The cleaning problem sounds interesting... Let is know when you.do sort it.. 

Sent from my ST26i using Tapatalk


----------



## DanYeomans (Jun 9, 2011)

I cleaned the main adult tub out today and surprisingly it was rather easy. I took them off all heat for a good hour which slowed them right down . I have a empty tub with nothing in it and simply open the main adult tub pick one out and place it in the empty tub and repeat. Just like taking crickets from one tub to the other but on a bigger scale. It was nice and easy and only 1 or 2 actually got out which where caught almost instantly.


----------



## tropicaljoey (Feb 27, 2013)

DanYeomans said:


> I cleaned the main adult tub out today and surprisingly it was rather easy. I took them off all heat for a good hour which slowed them right down . I have a empty tub with nothing in it and simply open the main adult tub pick one out and place it in the empty tub and repeat. Just like taking crickets from one tub to the other but on a bigger scale. It was nice and easy and only 1 or 2 actually got out which where caught almost instantly.
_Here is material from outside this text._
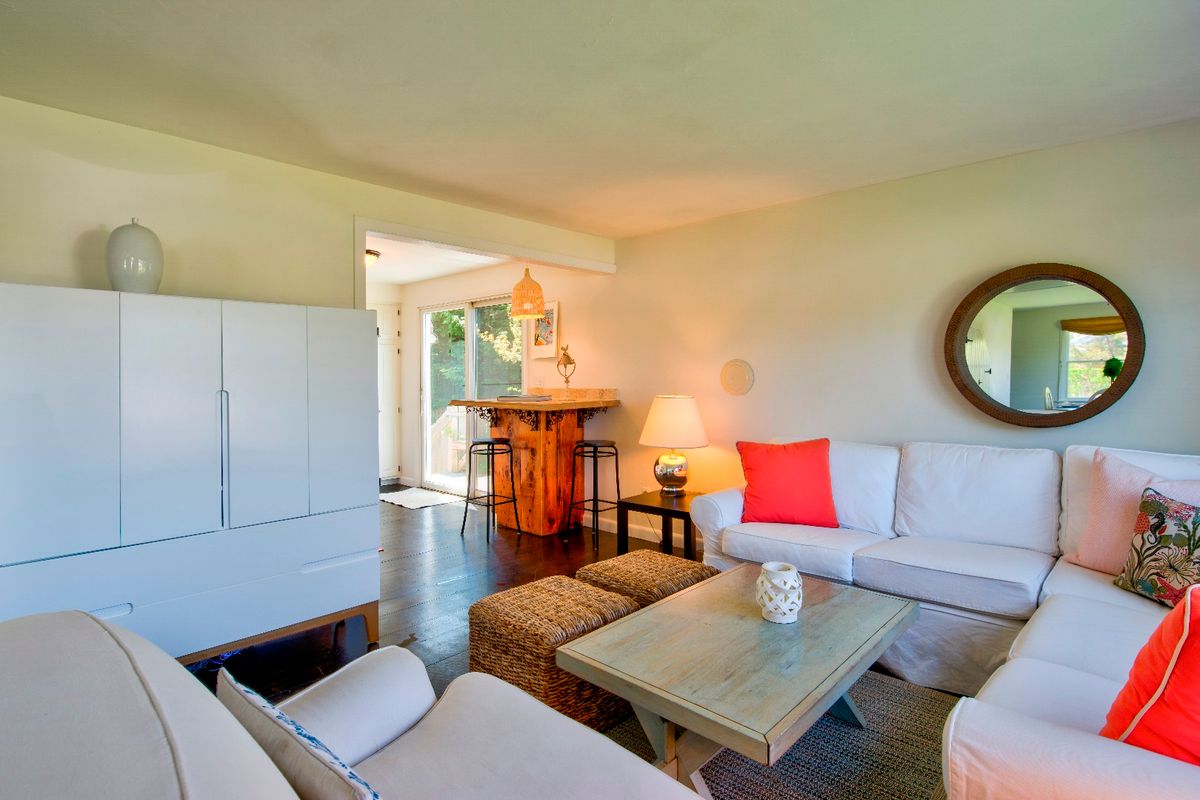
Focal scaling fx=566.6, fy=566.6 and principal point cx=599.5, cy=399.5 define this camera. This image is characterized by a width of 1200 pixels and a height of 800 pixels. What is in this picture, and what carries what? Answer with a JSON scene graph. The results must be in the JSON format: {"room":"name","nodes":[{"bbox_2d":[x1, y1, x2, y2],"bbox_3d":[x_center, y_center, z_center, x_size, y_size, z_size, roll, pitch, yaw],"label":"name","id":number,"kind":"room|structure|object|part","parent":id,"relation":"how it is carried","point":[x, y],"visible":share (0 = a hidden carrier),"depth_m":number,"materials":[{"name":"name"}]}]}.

that's exactly what i used to do with mine:2thumb:, worked great, had a couple of escapes like you but got them all back in eventually, i got rid of my locusts in the end as they didn't breed! i had the set up all wrong i think but i have cockroaches now so all good, love locusts though!


----------



## DanYeomans (Jun 9, 2011)

tropicaljoey said:


> that's exactly what i used to do with mine:2thumb:, worked great, had a couple of escapes like you but got them all back in eventually, i got rid of my locusts in the end as they didn't breed! i had the set up all wrong i think but i have cockroaches now so all good, love locusts though!


Yes I have cockroaches too. My goal is to have locusts, roaches and some form of worm to create a good varied diet for my reptiles. And by breeding them myself it is very low cost. I seem to be doing ok with my locusts fingers crossed, once I made a few modifications they seemed to be doing a lot better


----------